Ao jornal, três deputados afirmaram ter colocado seus nomes sem entender que a comissão tinha como alvo Moro. Líder da chamada Bancada da Bala, Capitão Augusto (PL-SP) está telefonando para mais deputados defendendo que recuem e não assinem.

Os aliados do ministro tentam construir um entendimento que torne possível uma exceção para conseguir a retirada de nomes. Para eles, o presidente da Câmara, Rodrigo Maia (DEM-RJ), poderia autorizar as mudanças.
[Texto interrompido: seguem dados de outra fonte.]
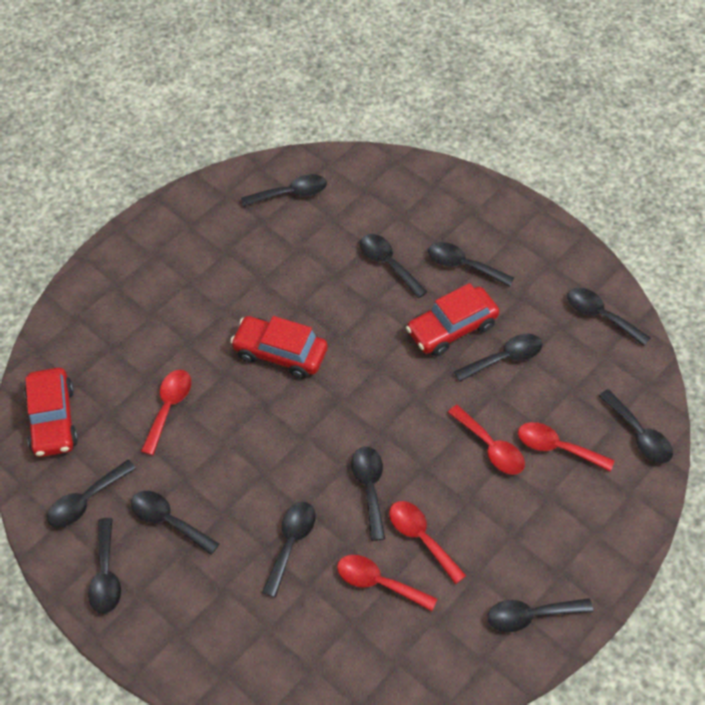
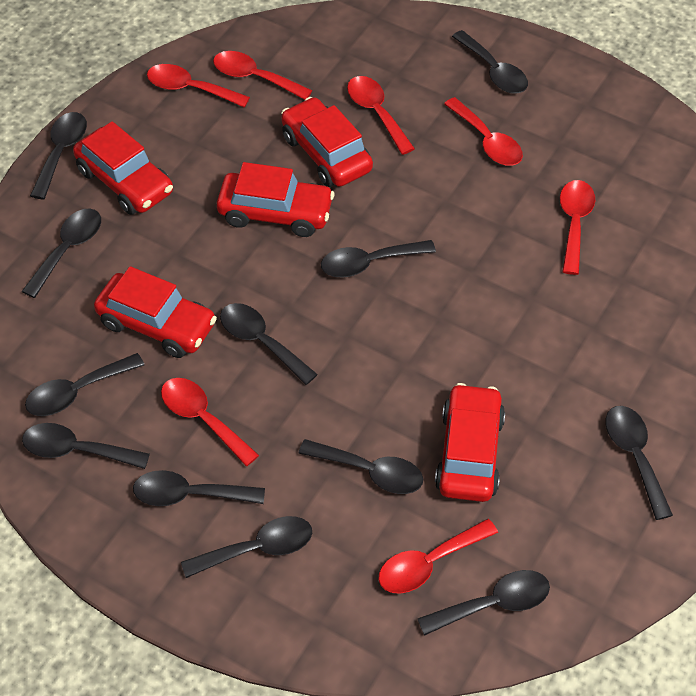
red car: 3 -> 5
red spoon: 5 -> 7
Por outro lado, técnicos da Casa afirmam que isso não é possível.

Cabe ao presidente da Câmara decidir pela abertura ou não, dependendo da análise sobre os requisitos legais – entre os quais, a existência de fato determinado e de relevante interesse público que justifique a instalação da CPI.

Ao Estadão, o líder da Bancada da Bala declarou que se reunirá com Maia na próxima semana e irá pedir para que o presidente respeite a vontade dos parlamentares que solicitarem a retirada das assinaturas.

Depois de a Secretaria-Geral da Mesa da Câmara atestar a autenticidade de 175 assinaturas, quatro a mais do que o mínimo necessário para abrir uma CPI, os deputados Lucas Vergílio (Solidariedade-GO), Alexis Fonteyne (Novo-SP) e Sóstenes Cavalcante (DEM-RJ) adiataram que vão pedir a retirada de seus nomes. Eles alegaram desconhecer que o foco da CPI fosse Moro e integrantes da Lava Jato.